The first component of the tripartite is the adjunct which is in charge of writing their own curriculum and is also responsible for giving clinical instruction, giving feedback, and evaluating students. There is more to teaching the students than only lecturing. It involves using all the resources an adjunct may have at their disposal to arrange the knowledge they are trained in the classroom. Activities to meet this role include designing learning experiences and utilizing theories, pedagogies, strategies, and educational technologies to encourage active learning, stimulate critical thinking, and ensure professional role development and competent entry-level nurses, it is also to advise, mentor, and coach learners throughout various stages of their good work as teachers.

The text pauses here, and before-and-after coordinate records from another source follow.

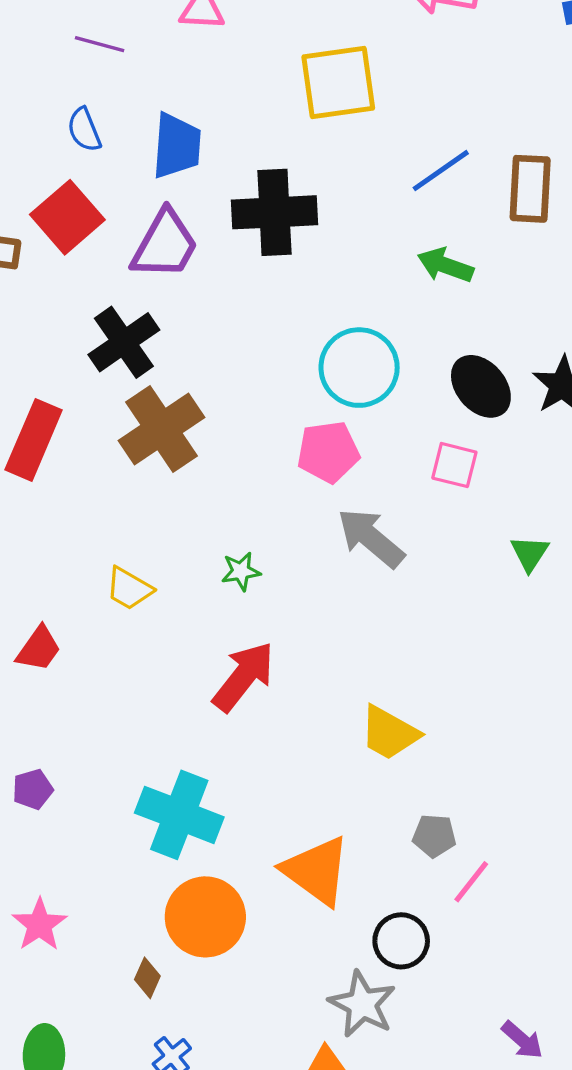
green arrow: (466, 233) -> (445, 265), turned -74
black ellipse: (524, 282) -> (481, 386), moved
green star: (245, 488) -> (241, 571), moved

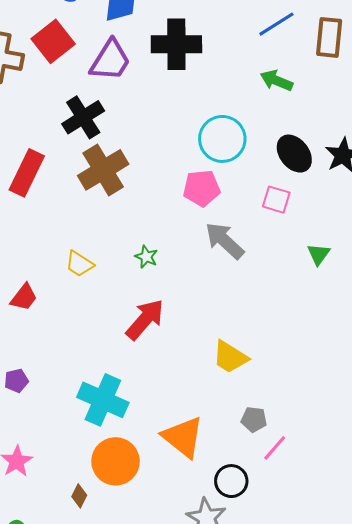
green star: (241, 571) -> (146, 257), turned 30

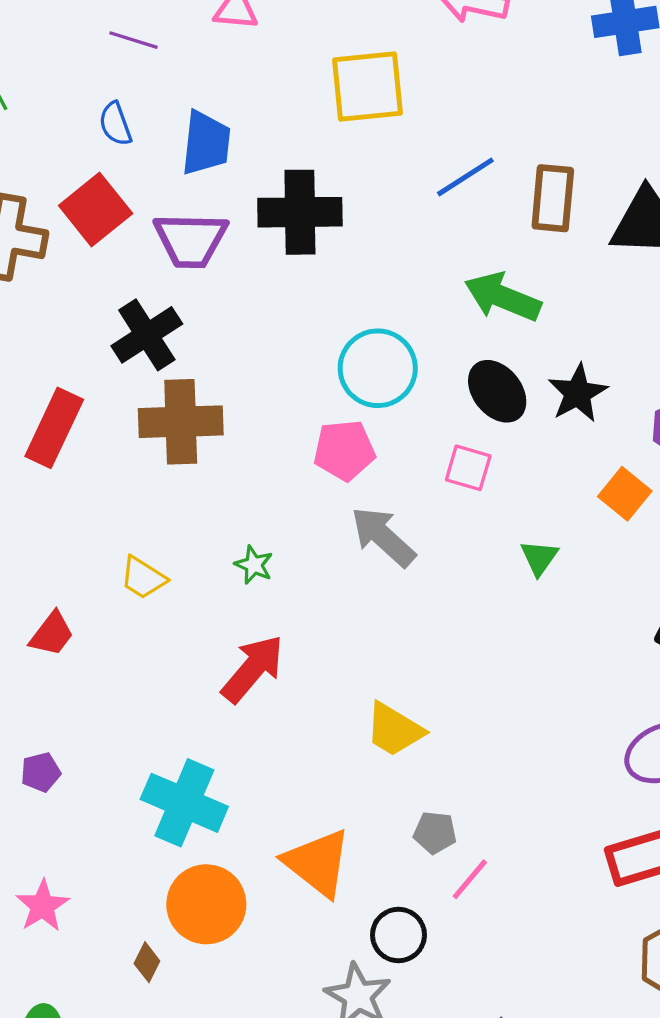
purple trapezoid: (110, 60) -> (191, 240), turned 60
green arrow: (277, 81) -> (503, 297), moved, size x1.4
brown cross: (103, 170) -> (181, 422), turned 30

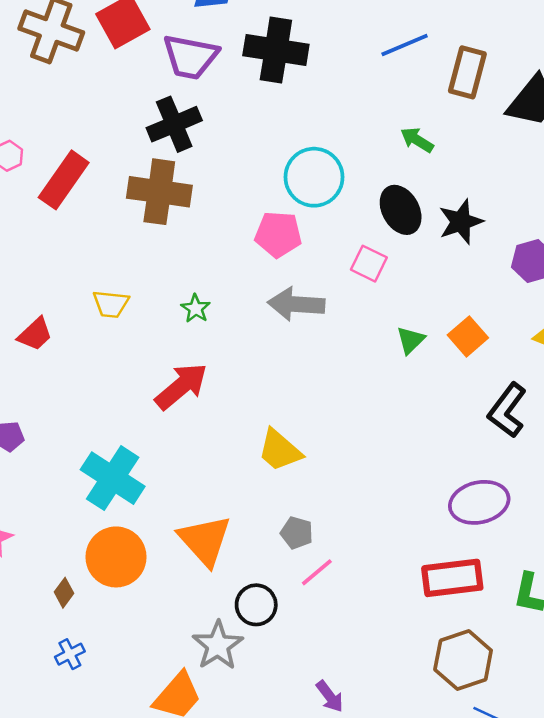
green arrow: (503, 297) -> (417, 140), size x0.6
black cross: (147, 335) -> (174, 124), moved
orange square: (625, 494) -> (468, 336), moved
gray arrow: (383, 537) -> (296, 304), turned -48
yellow trapezoid: (143, 578) -> (111, 304), turned -36

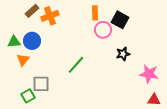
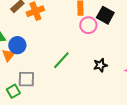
blue circle: (32, 41) -> (17, 45), moved
black star: (123, 54) -> (100, 65), moved

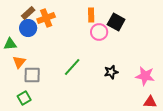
blue circle: (17, 45) -> (28, 28), moved
gray square: (26, 79) -> (32, 75), moved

The second component of the tripartite is service, current nursing faculty members work in service contexts for a portion of their employment. New nurse educators do activities outside the job description that allow them to give back to the students, the school, the patients, the community, and the profession. Compared to other academic fields outside of allied health, fewer nursing faculty members successfully earn tenure because it is not always advisable (Fitzgerald et al., 2019). These low figures have been linked to these female professionals’ poor scholarly achievement due to their socialization to practice and service.
The third tripartite of a nursing educator is scholarship. One must meet specific academic and practical requirements to be a licensed instructor. These credentials are the bare minimum; an educator should always be learning new things. Creative output, theory or method development, integrated scholarship, grant application writing, course development, continuing education, holding workshops, supervising graduate and undergraduate research projects, and earning a terminal degree are a few examples of scholarly and creative activities.
Adjunct professors must have a strategy or objective in mind. One would assume that the learner would successfully learn the material and be able to apply and act upon it during volunteer activities. Purposeful incorporating of the service-learning paradigm and involving students as dynamically as feasible are competencies, particularly related to the change agent role. In order to engage civic-minded healthcare professionals who grow into engaged and purposefully caring citizens, adjunct instructors can do this by involving students in their courses and incorporating learning and reflection as a central theme (Fitzgerald et al., 2019) A well-thought-out course syllabus, clear course objectives, and a connection between all of the objectives and the course material are essential components of an educator’s strategy.
References
Akhter, Z., Malik, G., & Plummer, V. (2021). Nurse educator knowledge, attitude and skills towards using high-fidelity simulation: A study in the vocational education sector. Nurse Education in Practice, 53, 103048. Web.
Fitzgerald, A., McNelis, A., & Billings, D. (2019). NLN core competencies for nurse educators: Are they present in the course descriptions of academic nurse educator programs? Nursing Education Perspectives, 41(1), 4-9. Web.
Shellenbarger, T. (2019). Clinical nurse educator competencies. National League for Nursing.